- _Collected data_
◆ ◆ ◆

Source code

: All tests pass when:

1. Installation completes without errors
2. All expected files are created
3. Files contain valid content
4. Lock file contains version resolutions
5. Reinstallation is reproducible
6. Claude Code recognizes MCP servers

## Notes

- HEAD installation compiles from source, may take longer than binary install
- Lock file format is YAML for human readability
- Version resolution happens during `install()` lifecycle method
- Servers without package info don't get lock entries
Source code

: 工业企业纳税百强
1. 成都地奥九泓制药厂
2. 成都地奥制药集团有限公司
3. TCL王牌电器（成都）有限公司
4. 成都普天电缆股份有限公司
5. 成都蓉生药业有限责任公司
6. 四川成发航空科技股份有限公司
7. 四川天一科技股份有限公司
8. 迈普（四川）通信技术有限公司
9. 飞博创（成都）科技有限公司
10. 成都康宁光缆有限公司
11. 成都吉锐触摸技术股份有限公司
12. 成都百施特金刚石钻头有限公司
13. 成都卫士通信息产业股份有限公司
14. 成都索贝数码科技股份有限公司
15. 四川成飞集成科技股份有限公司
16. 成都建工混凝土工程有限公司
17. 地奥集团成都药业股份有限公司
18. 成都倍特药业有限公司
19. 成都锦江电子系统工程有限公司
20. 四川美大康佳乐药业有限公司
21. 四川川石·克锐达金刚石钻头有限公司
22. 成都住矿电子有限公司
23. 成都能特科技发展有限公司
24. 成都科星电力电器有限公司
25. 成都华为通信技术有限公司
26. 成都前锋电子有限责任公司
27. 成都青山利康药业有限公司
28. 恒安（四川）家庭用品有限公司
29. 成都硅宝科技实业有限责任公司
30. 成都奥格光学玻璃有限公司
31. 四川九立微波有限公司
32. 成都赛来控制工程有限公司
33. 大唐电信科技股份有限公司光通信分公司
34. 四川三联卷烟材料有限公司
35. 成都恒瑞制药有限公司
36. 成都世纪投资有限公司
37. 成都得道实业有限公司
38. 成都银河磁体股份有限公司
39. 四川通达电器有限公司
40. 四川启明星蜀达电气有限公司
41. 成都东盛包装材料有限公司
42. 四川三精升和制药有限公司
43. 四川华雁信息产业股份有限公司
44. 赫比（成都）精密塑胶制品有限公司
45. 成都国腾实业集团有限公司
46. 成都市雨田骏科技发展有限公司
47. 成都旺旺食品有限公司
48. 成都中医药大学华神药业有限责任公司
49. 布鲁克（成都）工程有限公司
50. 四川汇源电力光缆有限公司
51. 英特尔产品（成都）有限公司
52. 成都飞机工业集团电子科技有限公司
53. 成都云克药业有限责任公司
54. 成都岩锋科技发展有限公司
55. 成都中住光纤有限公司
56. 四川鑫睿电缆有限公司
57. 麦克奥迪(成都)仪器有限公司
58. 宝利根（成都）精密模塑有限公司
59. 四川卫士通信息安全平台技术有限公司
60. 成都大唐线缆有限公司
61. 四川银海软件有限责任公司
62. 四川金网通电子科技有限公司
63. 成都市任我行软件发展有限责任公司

◆ ◆ ◆

- _To-do item_
Nothing should be omitted or altered. Retype the records exactly.

- _Result below_
Source code

: All tests pass when:

1. Installation completes without errors
2. All expected files are created
3. Files contain valid content
4. Lock file contains version resolutions
5. Reinstallation is reproducible
6. Claude Code recognizes MCP servers

## Notes

- HEAD installation compiles from source, may take longer than binary install
- Lock file format is YAML for human readability
- Version resolution happens during `install()` lifecycle method
- Servers without package info don't get lock entries
Source code

: 工业企业纳税百强
1. 成都地奥九泓制药厂
2. 成都地奥制药集团有限公司
3. TCL王牌电器（成都）有限公司
4. 成都普天电缆股份有限公司
5. 成都蓉生药业有限责任公司
6. 四川成发航空科技股份有限公司
7. 四川天一科技股份有限公司
8. 迈普（四川）通信技术有限公司
9. 飞博创（成都）科技有限公司
10. 成都康宁光缆有限公司
11. 成都吉锐触摸技术股份有限公司
12. 成都百施特金刚石钻头有限公司
13. 成都卫士通信息产业股份有限公司
14. 成都索贝数码科技股份有限公司
15. 四川成飞集成科技股份有限公司
16. 成都建工混凝土工程有限公司
17. 地奥集团成都药业股份有限公司
18. 成都倍特药业有限公司
19. 成都锦江电子系统工程有限公司
20. 四川美大康佳乐药业有限公司
21. 四川川石·克锐达金刚石钻头有限公司
22. 成都住矿电子有限公司
23. 成都能特科技发展有限公司
24. 成都科星电力电器有限公司
25. 成都华为通信技术有限公司
26. 成都前锋电子有限责任公司
27. 成都青山利康药业有限公司
28. 恒安（四川）家庭用品有限公司
29. 成都硅宝科技实业有限责任公司
30. 成都奥格光学玻璃有限公司
31. 四川九立微波有限公司
32. 成都赛来控制工程有限公司
33. 大唐电信科技股份有限公司光通信分公司
34. 四川三联卷烟材料有限公司
35. 成都恒瑞制药有限公司
36. 成都世纪投资有限公司
37. 成都得道实业有限公司
38. 成都银河磁体股份有限公司
39. 四川通达电器有限公司
40. 四川启明星蜀达电气有限公司
41. 成都东盛包装材料有限公司
42. 四川三精升和制药有限公司
43. 四川华雁信息产业股份有限公司
44. 赫比（成都）精密塑胶制品有限公司
45. 成都国腾实业集团有限公司
46. 成都市雨田骏科技发展有限公司
47. 成都旺旺食品有限公司
48. 成都中医药大学华神药业有限责任公司
49. 布鲁克（成都）工程有限公司
50. 四川汇源电力光缆有限公司
51. 英特尔产品（成都）有限公司
52. 成都飞机工业集团电子科技有限公司
53. 成都云克药业有限责任公司
54. 成都岩锋科技发展有限公司
55. 成都中住光纤有限公司
56. 四川鑫睿电缆有限公司
57. 麦克奥迪(成都)仪器有限公司
58. 宝利根（成都）精密模塑有限公司
59. 四川卫士通信息安全平台技术有限公司
60. 成都大唐线缆有限公司
61. 四川银海软件有限责任公司
62. 四川金网通电子科技有限公司
63. 成都市任我行软件发展有限责任公司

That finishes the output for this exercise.